The cyber security liabilities embedded in an acquisition target are rarely visible in the information memorandum. They do not appear in the audited accounts. They are not disclosed in the vendor due diligence questionnaire — because the vendor completing the questionnaire either does not know about them or has chosen to describe their security posture in the most favourable terms available. They surface post-completion, when they become the acquirer’s problem.
Australian M&A activity has produced a growing body of post-acquisition cyber incidents in which the acquirer discovered, months or years after completion, that they had assumed responsibility for an unresolved data breach, an active ransomware infection in a dormant system, compliance failures under the Privacy Act, or security vulnerabilities that were being actively exploited at the time the deal closed. In some cases, the incident that revealed the problem was the culmination of a breach that had been ongoing for months before the acquisition completed.
The due diligence process that is supposed to identify these risks is almost universally inadequate for the purpose. Not because acquirers are careless, but because the standard approach to cyber due diligence — a questionnaire sent to the vendor, completed by the vendor, and reviewed by a team without deep cyber security expertise — is structurally incapable of finding what is actually there.
Key Points
- Cyber security liabilities acquired through M&A are frequently not visible in financial statements or disclosed in vendor due diligence responses — they surface post-completion
- A target company’s unresolved data breaches, compliance failures, and security vulnerabilities transfer with the acquisition — including the regulatory and legal consequences of incidents that occurred before completion
- Most Australian M&A due diligence processes rely on questionnaire-based cyber assessment that is structurally incapable of identifying what is actually present
- Pre-acquisition passive assessment can surface the target’s external security posture, breach exposure, and observable compliance gaps without requiring access to their systems or alerting them to scrutiny
- Warranty and indemnity insurance for cyber liabilities is an increasingly common but imperfect solution — understanding what is being covered before the policy is placed is essential
What Questionnaire-Based Due Diligence Cannot See
The cyber security questionnaire sent to an acquisition target is a document about intentions, policies, and self-assessment. It asks questions like: do you have an information security policy? Do you conduct regular security awareness training? Have you experienced a data breach in the past three years? The responses are provided by the vendor, typically under time pressure, and reviewed by legal advisers who are not equipped to interrogate technical claims.
What the questionnaire cannot reveal: whether the systems described in the policy actually behave the way the policy says they do.

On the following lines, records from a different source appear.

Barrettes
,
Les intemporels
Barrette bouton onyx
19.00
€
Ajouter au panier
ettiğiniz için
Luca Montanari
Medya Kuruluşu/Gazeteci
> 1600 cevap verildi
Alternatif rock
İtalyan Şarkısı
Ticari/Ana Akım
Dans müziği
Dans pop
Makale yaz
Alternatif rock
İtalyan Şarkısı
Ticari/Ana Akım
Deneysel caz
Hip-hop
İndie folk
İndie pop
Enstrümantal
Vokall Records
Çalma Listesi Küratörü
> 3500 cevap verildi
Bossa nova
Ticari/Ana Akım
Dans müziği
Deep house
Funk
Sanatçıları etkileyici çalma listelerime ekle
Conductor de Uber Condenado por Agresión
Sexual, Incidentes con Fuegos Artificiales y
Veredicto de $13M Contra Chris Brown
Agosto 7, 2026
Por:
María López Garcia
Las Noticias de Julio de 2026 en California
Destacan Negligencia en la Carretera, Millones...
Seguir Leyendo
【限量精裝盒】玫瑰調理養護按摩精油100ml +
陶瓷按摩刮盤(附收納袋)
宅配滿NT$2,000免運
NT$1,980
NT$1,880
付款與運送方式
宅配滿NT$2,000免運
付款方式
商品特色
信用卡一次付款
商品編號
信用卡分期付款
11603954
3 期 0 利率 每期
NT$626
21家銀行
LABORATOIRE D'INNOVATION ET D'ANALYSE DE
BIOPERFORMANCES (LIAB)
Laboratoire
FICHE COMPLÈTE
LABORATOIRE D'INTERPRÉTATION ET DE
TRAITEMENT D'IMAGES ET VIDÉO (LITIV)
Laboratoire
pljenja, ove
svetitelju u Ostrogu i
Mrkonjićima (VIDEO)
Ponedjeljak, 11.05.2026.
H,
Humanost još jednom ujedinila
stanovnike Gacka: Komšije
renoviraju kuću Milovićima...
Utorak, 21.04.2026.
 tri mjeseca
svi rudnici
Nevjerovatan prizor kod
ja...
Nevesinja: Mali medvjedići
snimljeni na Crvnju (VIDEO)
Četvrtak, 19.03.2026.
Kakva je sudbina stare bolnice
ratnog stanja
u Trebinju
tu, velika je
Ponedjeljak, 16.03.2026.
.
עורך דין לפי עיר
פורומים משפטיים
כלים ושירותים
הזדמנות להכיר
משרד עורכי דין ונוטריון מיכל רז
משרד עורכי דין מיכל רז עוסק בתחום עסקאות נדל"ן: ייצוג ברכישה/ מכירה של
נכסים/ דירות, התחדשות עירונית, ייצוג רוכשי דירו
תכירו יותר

Whether the data breaches that occurred were identified, assessed, and notified appropriately — or whether they occurred without detection. Whether staff credentials have appeared in breach intelligence databases. Whether the technology stack contains known vulnerabilities that have not been patched. Whether the email configuration allows domain spoofing. Whether the privacy policy accurately reflects data handling practices. All of these are knowable. None of them appear in a vendor-completed questionnaire.
What Passive Pre-Acquisition Assessment Surfaces
A passive assessment of an acquisition target’s external security posture can be conducted before completion, without accessing the target’s systems, and without alerting the target to the scrutiny. It surfaces the information that vendor-completed questionnaires structurally cannot provide: the external footprint, the observable security hygiene, the breach intelligence, the technology stack vulnerabilities, and the privacy compliance posture as it appears to anyone with the knowledge to look.
This intelligence serves several distinct purposes in an M&A context. It provides a basis for informed negotiation of cyber-specific warranties and indemnities. It identifies risks that should be conditions of completion or specific disclosure items. It informs the pricing of any warranty and indemnity insurance being placed on the transaction. And it gives the acquirer’s integration team a clear picture of the work required to bring the target’s security posture to an acceptable level post-completion.
The Warranty Gap
Warranty and indemnity insurance has become a standard feature of Australian M&A transactions above a certain value threshold. Cyber-specific warranties — assurances that the target has not experienced undisclosed breaches, that its security posture meets certain standards, and that it is compliant with applicable privacy legislation — are increasingly included. But these warranties are only as valuable as the information behind them.
A warranty given by a vendor who does not actually know the state of their security posture is not a meaningful assurance. It is a legal document that shifts liability but does not reduce risk. The acquirer who relies on a cyber warranty without conducting independent assessment to validate it has transferred the financial risk but not the operational or reputational consequence of discovering a problem post-completion. By that point, the business is theirs, the clients are theirs, the regulatory obligations are theirs, and the problem is theirs to resolve.